The article goes on to use innuendo, ad hominem attack, ad populum arguments, lack of citations for factual statements, and other logical fallacies to say that long-term treatment advocates must be wrong. But is this what Kalichman says?

  1. He defines HIV denialism as a mutation of the first stage of mourning, denying the severity of the illness and the need for aggressive therapy. "The most extreme case of maladaptive denial is malignant denial, during which people completely ignore their physical condition, with potentially irreversible damage (p. 3)." This description does not define the Lyme disease advocates in the Lancet editorial. Rather, these advocates admit to a serious illness and seek therapy.
  2. Kalichman encourages patient questioning. "Research has shown that patients who actively engage in their care and probe their providers with challenging questions actually survive longer than those who remain passive (p. 4)." "Science has made great advances when pushed by outside thinkers (p. 160)." Lyme advocates may not know everything about science or health, but many have spent years studying one subject: tick-borne disease. On the other hand, the articles of the Lancet article have also said that symptoms after short-term treatment are "the aches and pains of daily living (p. 1115)," largely a problem for women, and largely all in their heads. Who are the denialists here?
  3. Kalichman points to the malignancy of the science/denialist debate as becoming personal: "The bickering goes on to this day....The exchanges are personal and bear no resemblance to scientific debate (p. 37)." As in the article in Lancet.
  4. Kalichman's solution to the debate is not more debate (p. 161). Rather, it is trust. "Making science and medicine more accessible to the public will help people distinguish between real science and that which masquerades as science. Trust is also established when doctors, nurses, and other health care providers listen to their patients (p. 162)."
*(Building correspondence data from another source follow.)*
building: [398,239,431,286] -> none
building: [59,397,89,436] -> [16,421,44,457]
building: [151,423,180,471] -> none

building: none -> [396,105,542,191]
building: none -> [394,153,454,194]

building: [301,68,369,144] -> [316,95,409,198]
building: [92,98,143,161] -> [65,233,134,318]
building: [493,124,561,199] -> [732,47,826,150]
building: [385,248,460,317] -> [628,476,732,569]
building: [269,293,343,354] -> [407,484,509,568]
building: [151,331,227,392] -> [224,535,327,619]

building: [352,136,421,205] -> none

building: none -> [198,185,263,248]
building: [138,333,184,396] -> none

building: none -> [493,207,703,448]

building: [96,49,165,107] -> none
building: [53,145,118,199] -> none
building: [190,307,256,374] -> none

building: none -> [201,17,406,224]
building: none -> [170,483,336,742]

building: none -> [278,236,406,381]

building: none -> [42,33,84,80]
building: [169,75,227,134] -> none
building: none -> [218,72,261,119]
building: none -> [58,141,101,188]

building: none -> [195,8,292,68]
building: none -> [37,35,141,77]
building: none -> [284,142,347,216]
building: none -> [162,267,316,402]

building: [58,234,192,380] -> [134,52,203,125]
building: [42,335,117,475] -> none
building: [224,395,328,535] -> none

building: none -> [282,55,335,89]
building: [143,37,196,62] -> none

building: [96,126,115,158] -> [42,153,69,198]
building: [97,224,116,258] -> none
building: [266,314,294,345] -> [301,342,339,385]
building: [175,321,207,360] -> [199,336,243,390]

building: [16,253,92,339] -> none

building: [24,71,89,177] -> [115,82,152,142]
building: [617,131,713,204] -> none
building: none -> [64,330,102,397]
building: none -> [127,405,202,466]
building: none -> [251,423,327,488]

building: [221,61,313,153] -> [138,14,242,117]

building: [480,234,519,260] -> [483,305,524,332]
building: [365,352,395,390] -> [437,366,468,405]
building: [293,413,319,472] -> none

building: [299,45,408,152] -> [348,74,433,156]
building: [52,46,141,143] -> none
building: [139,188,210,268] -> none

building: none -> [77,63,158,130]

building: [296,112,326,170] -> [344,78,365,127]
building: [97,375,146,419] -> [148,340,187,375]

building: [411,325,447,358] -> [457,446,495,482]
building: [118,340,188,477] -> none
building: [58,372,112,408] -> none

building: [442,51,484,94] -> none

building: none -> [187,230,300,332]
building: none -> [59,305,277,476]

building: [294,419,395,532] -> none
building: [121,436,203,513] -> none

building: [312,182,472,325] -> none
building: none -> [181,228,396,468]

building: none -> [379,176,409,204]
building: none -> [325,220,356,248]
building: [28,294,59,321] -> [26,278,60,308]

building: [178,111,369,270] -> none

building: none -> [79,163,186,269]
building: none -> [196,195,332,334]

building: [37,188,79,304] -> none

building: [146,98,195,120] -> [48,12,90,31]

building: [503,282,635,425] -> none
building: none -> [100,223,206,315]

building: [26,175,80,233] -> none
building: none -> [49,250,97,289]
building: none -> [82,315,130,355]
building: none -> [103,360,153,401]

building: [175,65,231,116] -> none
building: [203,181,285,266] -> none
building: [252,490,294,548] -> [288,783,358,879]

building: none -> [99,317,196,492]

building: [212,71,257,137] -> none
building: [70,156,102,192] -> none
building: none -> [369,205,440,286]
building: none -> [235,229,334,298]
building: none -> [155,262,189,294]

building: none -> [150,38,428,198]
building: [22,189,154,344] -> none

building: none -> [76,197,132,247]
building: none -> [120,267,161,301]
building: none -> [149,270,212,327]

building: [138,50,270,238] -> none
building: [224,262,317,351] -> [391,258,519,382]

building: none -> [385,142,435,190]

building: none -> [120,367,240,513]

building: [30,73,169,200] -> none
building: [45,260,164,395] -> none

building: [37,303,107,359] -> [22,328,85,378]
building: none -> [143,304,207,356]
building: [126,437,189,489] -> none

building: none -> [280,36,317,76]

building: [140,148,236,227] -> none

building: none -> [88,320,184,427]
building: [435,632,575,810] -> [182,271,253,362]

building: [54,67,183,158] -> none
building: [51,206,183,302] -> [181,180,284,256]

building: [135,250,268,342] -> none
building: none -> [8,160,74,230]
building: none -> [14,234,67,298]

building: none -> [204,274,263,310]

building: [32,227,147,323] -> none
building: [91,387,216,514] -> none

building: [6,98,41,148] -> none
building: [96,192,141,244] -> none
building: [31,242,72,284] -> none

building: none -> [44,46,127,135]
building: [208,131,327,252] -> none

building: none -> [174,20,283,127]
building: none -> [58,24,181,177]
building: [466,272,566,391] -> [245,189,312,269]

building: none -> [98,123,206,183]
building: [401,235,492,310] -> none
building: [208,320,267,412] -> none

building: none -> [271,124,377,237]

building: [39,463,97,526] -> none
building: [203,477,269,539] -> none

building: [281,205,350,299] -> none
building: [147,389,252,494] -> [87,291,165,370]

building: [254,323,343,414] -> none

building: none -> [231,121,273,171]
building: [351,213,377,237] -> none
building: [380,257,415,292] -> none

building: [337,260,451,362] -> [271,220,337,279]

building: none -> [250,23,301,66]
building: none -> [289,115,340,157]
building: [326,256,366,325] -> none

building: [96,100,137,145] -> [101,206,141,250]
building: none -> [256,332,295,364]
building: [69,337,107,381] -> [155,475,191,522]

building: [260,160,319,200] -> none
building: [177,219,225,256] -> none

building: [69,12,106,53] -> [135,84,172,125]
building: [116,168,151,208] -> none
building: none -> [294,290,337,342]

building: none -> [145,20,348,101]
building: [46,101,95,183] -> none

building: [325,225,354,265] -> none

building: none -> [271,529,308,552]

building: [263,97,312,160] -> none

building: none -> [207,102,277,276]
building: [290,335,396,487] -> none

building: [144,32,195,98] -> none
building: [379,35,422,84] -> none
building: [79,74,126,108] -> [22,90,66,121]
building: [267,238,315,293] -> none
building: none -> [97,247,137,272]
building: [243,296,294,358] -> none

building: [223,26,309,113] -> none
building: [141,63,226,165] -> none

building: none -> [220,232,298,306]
Certainly, there are extremists on both sides of the Lyme debate, as there are in almost every controversy. It is time to get past the rhetoric and on to settling some of the basic questions concerning diagnosis and treatment of tick-borne diseases. According to the Institutes of Medicine, there are still plenty of questions. Solutions will put the need for advocacy to rest.

Kalichman, S. (2011). Denying AIDS: Conspiracy Theories, Pseudoscience, and Human Tragedy. NY: Copernicus Books.